Here, the motion judge's order did not articulate any reason for the dismissal with prejudice other than Triffin's violation of the discovery orders, nor did the judge "explore the availability of lesser sanctions." Ibid. Our review of the record suggests that a lesser sanction, including an award of counsel fees, would have been more appropriate. We therefore reverse the dismissal with prejudice and remand the case for further proceedings consistent with this opinion.*fn4

Lastly, Triffin argues that the motion judge abused his discretion by awarding counsel fees as a sanction without providing any reasons, including an analysis of the factors set forth in Rule of Professional Conduct 1.5(a). Our review of the record convinces us that Triffin's repeated violations of the orders entered by Judge Goldman and the judge in this case warranted an award of counsel fees by way of sanction. Nevertheless, we cannot review the quantum of the award without the required articulation of how it was calculated. Rule of Professional Conduct 1.5(a) requires an award of attorney's fees to be "reasonable," and sets forth the following "factors to be considered in determining the reasonableness of a fee":

(1) the time and labor required, the novelty and difficulty of the questions involved, and the skill requisite to perform the legal service properly;

(2) the likelihood, if apparent to the client, that the acceptance of the particular employment will preclude other employment by the lawyer;

(3) the fee customarily charged in the locality for similar legal services;

(4) the amount involved and the results obtained;

(5) the time limitations imposed by the client or by the circumstances;

(6) the nature and length of the professional relationship with the client;

(7) the experience, reputation, and ability of the lawyer or lawyers performing the services;

(8) whether the fee is fixed or contingent. [R.P.C. 1.5(a).]
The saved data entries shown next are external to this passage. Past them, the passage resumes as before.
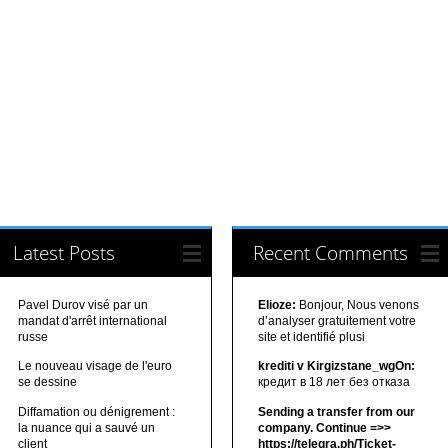
Latest Posts
Recent Comments
Pavel Durov visé par un
Elioze:
Bonjour, Nous venons
mandat d'arrêt international
d’analyser gratuitement votre
russe
site et identifié plusi
Le nouveau visage de l'euro
krediti v Kirgizstane_wgOn:
se dessine
кредит в 18 лет без отказа
Diffamation ou dénigrement :
Sending a transfer from our
la nuance qui a sauvé un
company. Continue =>>
client
https://telegra.ph/Ticket-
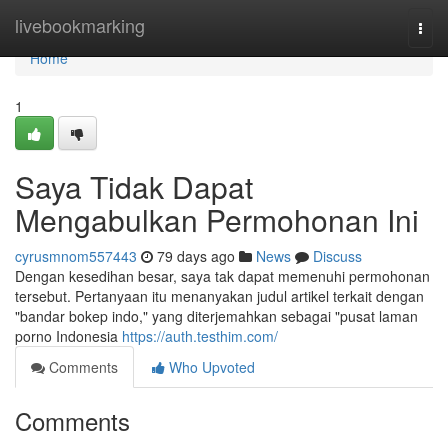
Home
livebookmarking
Togg
navi
Home
1
Saya Tidak Dapat
Mengabulkan Permohonan Ini
cyrusmnom557443
79 days ago
News
Discuss
Dengan kesedihan besar, saya tak dapat memenuhi permohonan
tersebut. Pertanyaan itu menanyakan judul artikel terkait dengan
"bandar bokep indo," yang diterjemahkan sebagai "pusat laman
porno Indonesia
https://auth.testhim.com/
Comments
Who Upvoted
Comments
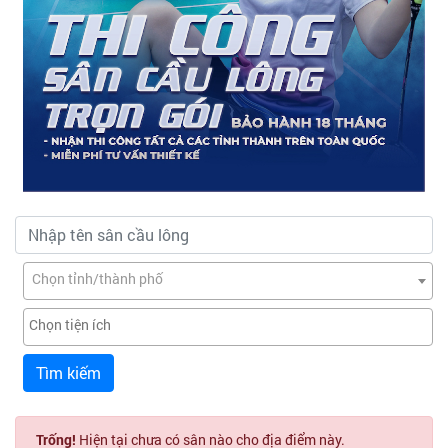
Chọn tỉnh/thành phố
Tìm kiếm
Trống!
Hiện tại chưa có sân nào cho địa điểm này.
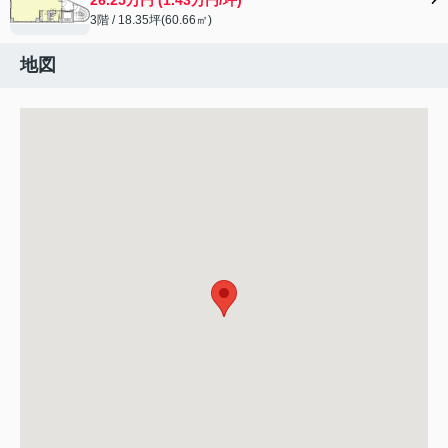
3階 / 18.35坪(60.66㎡)
地図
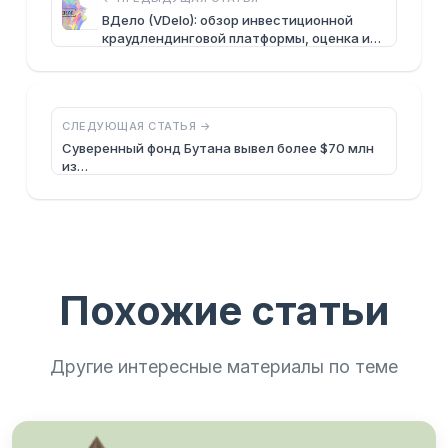
ВДело (VDelo): обзор инвестиционной
краудлендинговой платформы, оценка и…
СЛЕДУЮЩАЯ СТАТЬЯ →
Суверенный фонд Бутана вывел более $70 млн
из…
Похожие статьи
Другие интересные материалы по теме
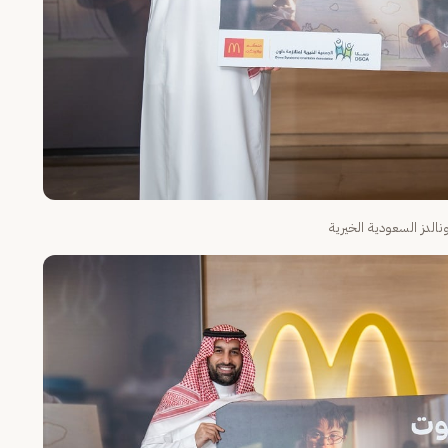
الدز السعودية الخيرية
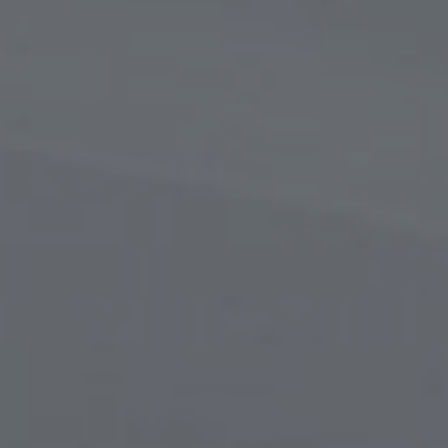
в
сти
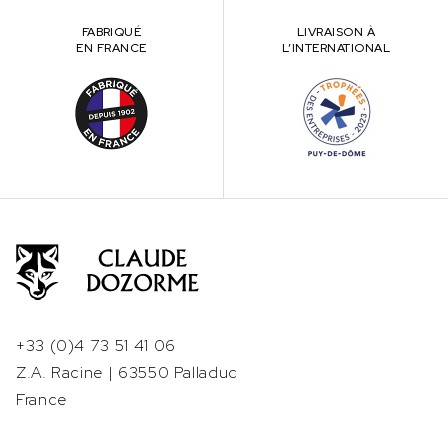
FABRIQUÉ
LIVRAISON À
EN FRANCE
L’INTERNATIONAL
+33 (0)4 73 51 41 06
Z.A. Racine | 63550 Palladuc
France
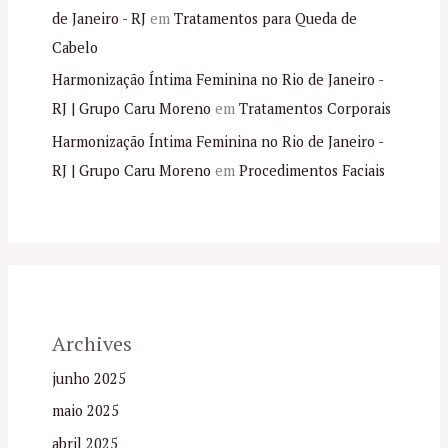
de Janeiro - RJ
em
Tratamentos para Queda de
Cabelo
Harmonização Íntima Feminina no Rio de Janeiro -
RJ | Grupo Caru Moreno
em
Tratamentos Corporais
Harmonização Íntima Feminina no Rio de Janeiro -
RJ | Grupo Caru Moreno
em
Procedimentos Faciais
Archives
junho 2025
maio 2025
abril 2025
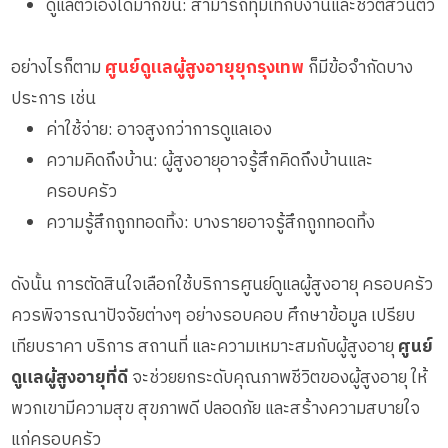
ดูแลตัวเองได้มากขึ้น: สามารถทุ่มเทกับงานและชีวิตส่วนตัว
อย่างไรก็ตาม
ศูนย์ดูแลผู้สูงอายุยุกรุงเทพ
ก็มีข้อจำกัดบาง
ประการ เช่น
ค่าใช้จ่าย: อาจสูงกว่าการดูแลเอง
ความคิดถึงบ้าน: ผู้สูงอายุอาจรู้สึกคิดถึงบ้านและ
ครอบครัว
ความรู้สึกถูกทอดทิ้ง: บางรายอาจรู้สึกถูกทอดทิ้ง
ดังนั้น การตัดสินใจเลือกใช้บริการศูนย์ดูแลผู้สูงอายุ ครอบครัว
ควรพิจารณาปัจจัยต่างๆ อย่างรอบคอบ ศึกษาข้อมูล เปรียบ
เทียบราคา บริการ สถานที่ และความเหมาะสมกับผู้สูงอายุ
ศูนย์
ดูแลผู้สูงอายุที่ดี
จะช่วยยกระดับคุณภาพชีวิตของผู้สูงอายุ ให้
พวกเขามีความสุข สุขภาพดี ปลอดภัย และสร้างความสบายใจ
แก่ครอบครัว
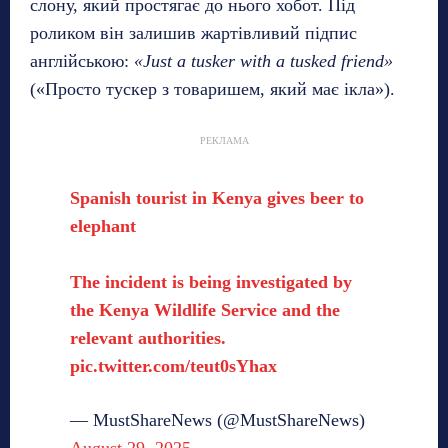
слону, який простягає до нього хобот. Під
роликом він залишив жартівливий підпис
англійською:
«Just a tusker with a tusked friend»
(«Просто тускер з товаришем, який має ікла»).
РЕКЛАМА
Spanish tourist in Kenya gives beer to
elephant
The incident is being investigated by
the Kenya Wildlife Service and the
relevant authorities.
pic.twitter.com/teut0sYhax
— MustShareNews (@MustShareNews)
August 29, 2025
After analyzing the applicable factors, the trial judge "then must state its reasons on the record for awarding a particular fee." Furst v. Einstein Moomjy, Inc., 182 N.J. 1, 21 (2004) (citing Rule 1:7-4(a)). See also 4:42-9(b).
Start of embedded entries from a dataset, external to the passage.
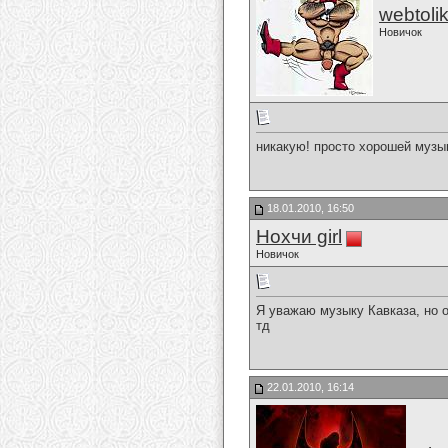
webtoli
Новичок
никакую! просто хорошей музы
18.01.2010, 16:50
Нохчи girl
Новичок
Я уважаю музыку Кавказа, но 
тд
22.01.2010, 16:14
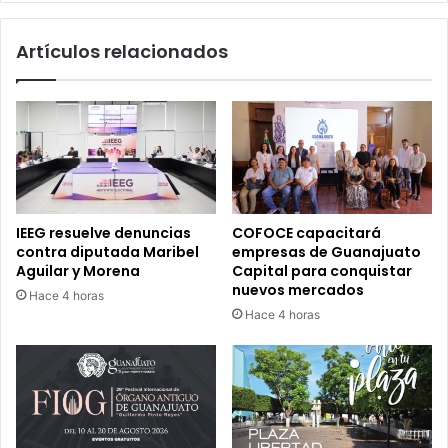
Artículos relacionados
IEEG resuelve denuncias
COFOCE capacitará
contra diputada Maribel
empresas de Guanajuato
Aguilar y Morena
Capital para conquistar
nuevos mercados
Hace 4 horas
Hace 4 horas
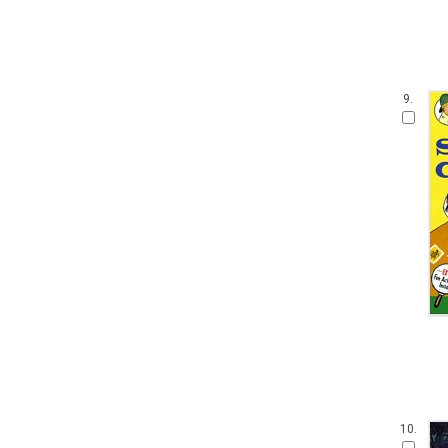
9.
10.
The motion judge failed to articulate his basis for calculating the counsel fees awarded to Capital One. "'The absence of adequate findings . . . necessitates a reversal.'" Strahan v. Strahan, 402 N.J. Super. 298, 310 (App. Div. 2008)(alteration in original) (quoting Heinl v. Heinl, 287 N.J. Super. 337, 347 (App. Div. 1996)). We therefore remand to the motion judge for an analysis of the applicable factors and articulation of the basis of his award of fees and costs to Capital One.

Affirmed in part, reversed in part and remanded for further proceedings consistent with this opinion. We do not retain jurisdiction.